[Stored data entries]
§ §

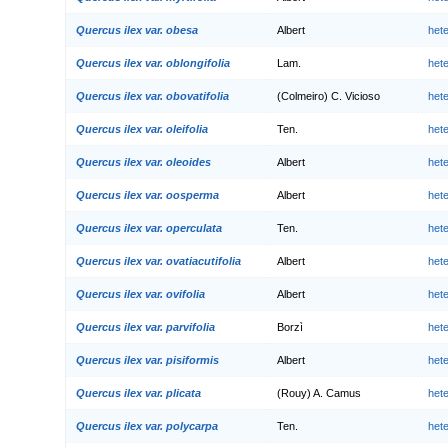
Quercus ilex var. obesa
Albert
het
Quercus ilex var. oblongifolia
Lam.
het
Quercus ilex var. obovatifolia
(Colmeiro) C. Vicioso
het
Quercus ilex var. oleifolia
Ten.
het
Quercus ilex var. oleoides
Albert
het
Quercus ilex var. oosperma
Albert
het
Quercus ilex var. operculata
Ten.
het
Quercus ilex var. ovatiacutifolia
Albert
het
Quercus ilex var. ovifolia
Albert
het
Quercus ilex var. parvifolia
Borzì
het
Quercus ilex var. pisiformis
Albert
het
Quercus ilex var. plicata
(Rouy) A. Camus
het
Quercus ilex var. polycarpa
Ten.
het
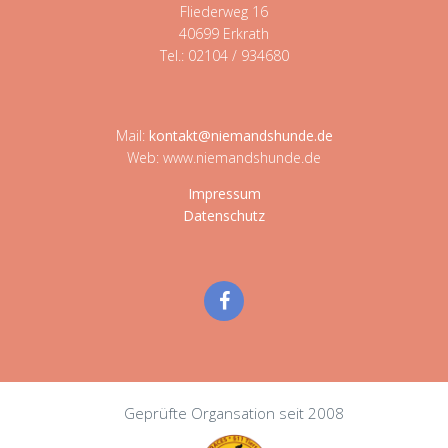
Fliederweg 16
40699 Erkrath
Tel.: 02104 / 934680
Mail:
kontakt@niemandshunde.de
Web: www.niemandshunde.de
Impressum
Datenschutz
Geprüfte Organsation seit 2008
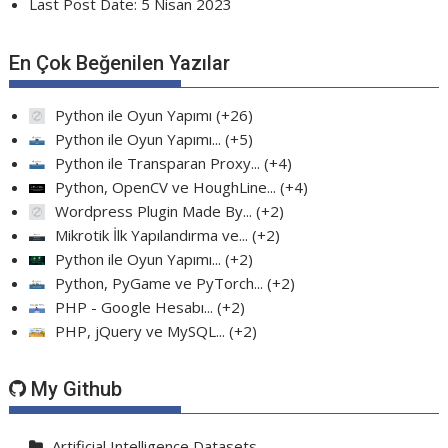
Last Post Date:
5 Nisan 2023
En Çok Beğenilen Yazılar
Python ile Oyun Yapımı
+26
Python ile Oyun Yapımı...
+5
Python ile Transparan Proxy...
+4
Python, OpenCV ve HoughLine...
+4
Wordpress Plugin Made By...
+2
Mikrotik İlk Yapılandırma ve...
+2
Python ile Oyun Yapımı...
+2
Python, PyGame ve PyTorch...
+2
PHP - Google Hesabı...
+2
PHP, jQuery ve MySQL...
+2
My Github
Artificial Intelligence Datasets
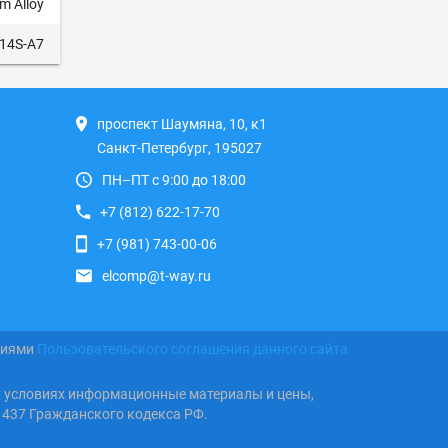
m Alloy
14S-A7
проспект Шаумяна, 10, к1
Санкт-Петербург, 195027
ПН–ПТ с 9:00 до 18:00
+7 (812) 622-17-70
+7 (981) 743-00-06
elcomp@t-way.ru
виями
Пользовательского соглашения данного сайта
х условиях информационные материалы и цены,
 437 Гражданского кодекса РФ.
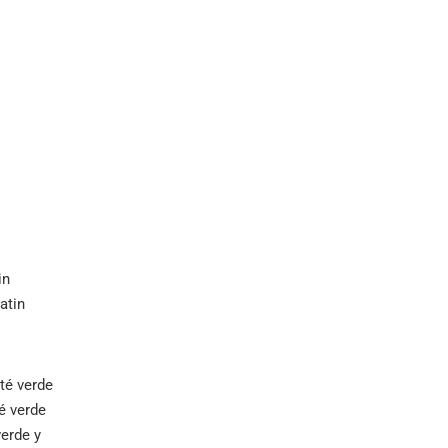
in
atin
té verde
é verde
verde y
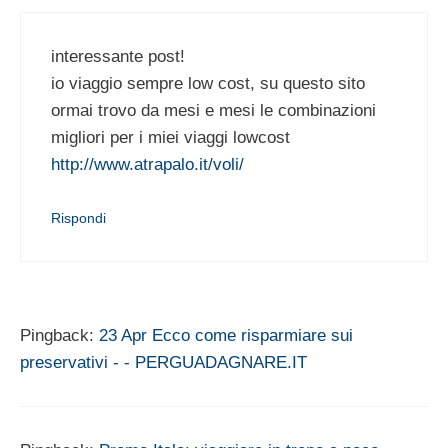
interessante post!
io viaggio sempre low cost, su questo sito
ormai trovo da mesi e mesi le combinazioni
migliori per i miei viaggi lowcost
http://www.atrapalo.it/voli/
Rispondi
Pingback:
23 Apr Ecco come risparmiare sui
preservativi - - PERGUADAGNARE.IT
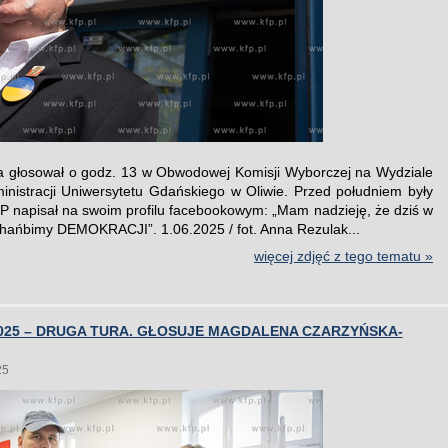
 głosował o godz. 13 w Obwodowej Komisji Wyborczej na Wydziale
inistracji Uniwersytetu Gdańskiego w Oliwie. Przed południem były
P napisał na swoim profilu facebookowym: „Mam nadzieję, że dziś w
zhańbimy DEMOKRACJI”. 1.06.2025 / fot. Anna Rezulak...
więcej zdjęć z tego tematu »
025 – DRUGA TURA. GŁOSUJE MAGDALENA CZARZYŃSKA-
25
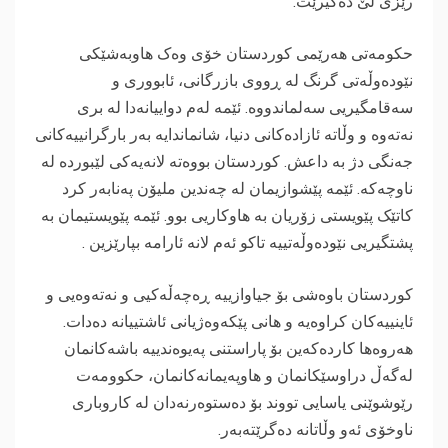
رێزی لێ دەگیرێت.
حکومەتی هەرێمی کوردستان خۆی وەک هاوبەشێکی
نێودەوڵەتی گرنگ لە ڕووی بازرگانی، ئابووری و
سەقامگیریی سەلماندووە. ئێمە لەم دواییانەدا لە بری
نەتەوە و وڵاتە ئازادەکانی دنیا، شانماندایە بەر بارگرانییەکانی
جەنگی دژ بە داعش. کوردستان بووەتە لانەیەکی لێبوردە لە
ناوچەکە. ئێمە پێشوازیمان لە چەندین ملیۆن پەنابەر کرد
کاتێک پێویستی زۆریان بە هاوکاریی بوو. ئێمە پێویستیمان بە
پشتگیریی نێودەوڵەتییە تاکو ئەم لانە ئارامە بپارێزین .
کوردستان باوەشی بۆ جیاوازییە ڕەچەڵەکیی و نەتەوەیی و
ئاینییەکان کراوەیە و هانی پێکەوەژیانی ئاشتییانە دەدات.
هەروەها کاردەکەین بۆ پاراستنی پەیوەندییە باشەکانمان
لەگەڵ دراوسێکانمان و هاوپەیمانەکانمان، حکوومەت
رێوشوێنی یاسایی تووند بۆ دەستوەرنەدان لە کاروباری
ناوخۆی ئەو وڵاتانە دەگرێتەبەر.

§ §

ASSIGNED TASK:
Every record above must be copied exactly, and no picture may appear in the copy.

WORKED SOLUTION:
Quercus ilex var. obesa
Albert
het
Quercus ilex var. oblongifolia
Lam.
het
Quercus ilex var. obovatifolia
(Colmeiro) C. Vicioso
het
Quercus ilex var. oleifolia
Ten.
het
Quercus ilex var. oleoides
Albert
het
Quercus ilex var. oosperma
Albert
het
Quercus ilex var. operculata
Ten.
het
Quercus ilex var. ovatiacutifolia
Albert
het
Quercus ilex var. ovifolia
Albert
het
Quercus ilex var. parvifolia
Borzì
het
Quercus ilex var. pisiformis
Albert
het
Quercus ilex var. plicata
(Rouy) A. Camus
het
Quercus ilex var. polycarpa
Ten.
het
Fliederweg 16
40699 Erkrath
Tel.: 02104 / 934680
Mail:
kontakt@niemandshunde.de
Web: www.niemandshunde.de
Impressum
Datenschutz
Geprüfte Organsation seit 2008
Last Post Date:
5 Nisan 2023
En Çok Beğenilen Yazılar
Python ile Oyun Yapımı
+26
Python ile Oyun Yapımı...
+5
Python ile Transparan Proxy...
+4
Python, OpenCV ve HoughLine...
+4
Wordpress Plugin Made By...
+2
Mikrotik İlk Yapılandırma ve...
+2
Python ile Oyun Yapımı...
+2
Python, PyGame ve PyTorch...
+2
PHP - Google Hesabı...
+2
PHP, jQuery ve MySQL...
+2
My Github
Artificial Intelligence Datasets
m Alloy
14S-A7
проспект Шаумяна, 10, к1
Санкт-Петербург, 195027
ПН–ПТ с 9:00 до 18:00
+7 (812) 622-17-70
+7 (981) 743-00-06
elcomp@t-way.ru
виями
Пользовательского соглашения данного сайта
х условиях информационные материалы и цены,
 437 Гражданского кодекса РФ.
in
atin
té verde
é verde
verde y
interessante post!
io viaggio sempre low cost, su questo sito
ormai trovo da mesi e mesi le combinazioni
migliori per i miei viaggi lowcost
http://www.atrapalo.it/voli/
Rispondi
Pingback:
23 Apr Ecco come risparmiare sui
preservativi - - PERGUADAGNARE.IT
 głosował o godz. 13 w Obwodowej Komisji Wyborczej na Wydziale
inistracji Uniwersytetu Gdańskiego w Oliwie. Przed południem były
P napisał na swoim profilu facebookowym: „Mam nadzieję, że dziś w
zhańbimy DEMOKRACJI”. 1.06.2025 / fot. Anna Rezulak...
więcej zdjęć z tego tematu »
025 – DRUGA TURA. GŁOSUJE MAGDALENA CZARZYŃSKA-
25
رێزی لێ دەگیرێت.
حکومەتی هەرێمی کوردستان خۆی وەک هاوبەشێکی
نێودەوڵەتی گرنگ لە ڕووی بازرگانی، ئابووری و
سەقامگیریی سەلماندووە. ئێمە لەم دواییانەدا لە بری
نەتەوە و وڵاتە ئازادەکانی دنیا، شانماندایە بەر بارگرانییەکانی
جەنگی دژ بە داعش. کوردستان بووەتە لانەیەکی لێبوردە لە
ناوچەکە. ئێمە پێشوازیمان لە چەندین ملیۆن پەنابەر کرد
کاتێک پێویستی زۆریان بە هاوکاریی بوو. ئێمە پێویستیمان بە
پشتگیریی نێودەوڵەتییە تاکو ئەم لانە ئارامە بپارێزین .
کوردستان باوەشی بۆ جیاوازییە ڕەچەڵەکیی و نەتەوەیی و
ئاینییەکان کراوەیە و هانی پێکەوەژیانی ئاشتییانە دەدات.
هەروەها کاردەکەین بۆ پاراستنی پەیوەندییە باشەکانمان
لەگەڵ دراوسێکانمان و هاوپەیمانەکانمان، حکوومەت
رێوشوێنی یاسایی تووند بۆ دەستوەرنەدان لە کاروباری
ناوخۆی ئەو وڵاتانە دەگرێتەبەر.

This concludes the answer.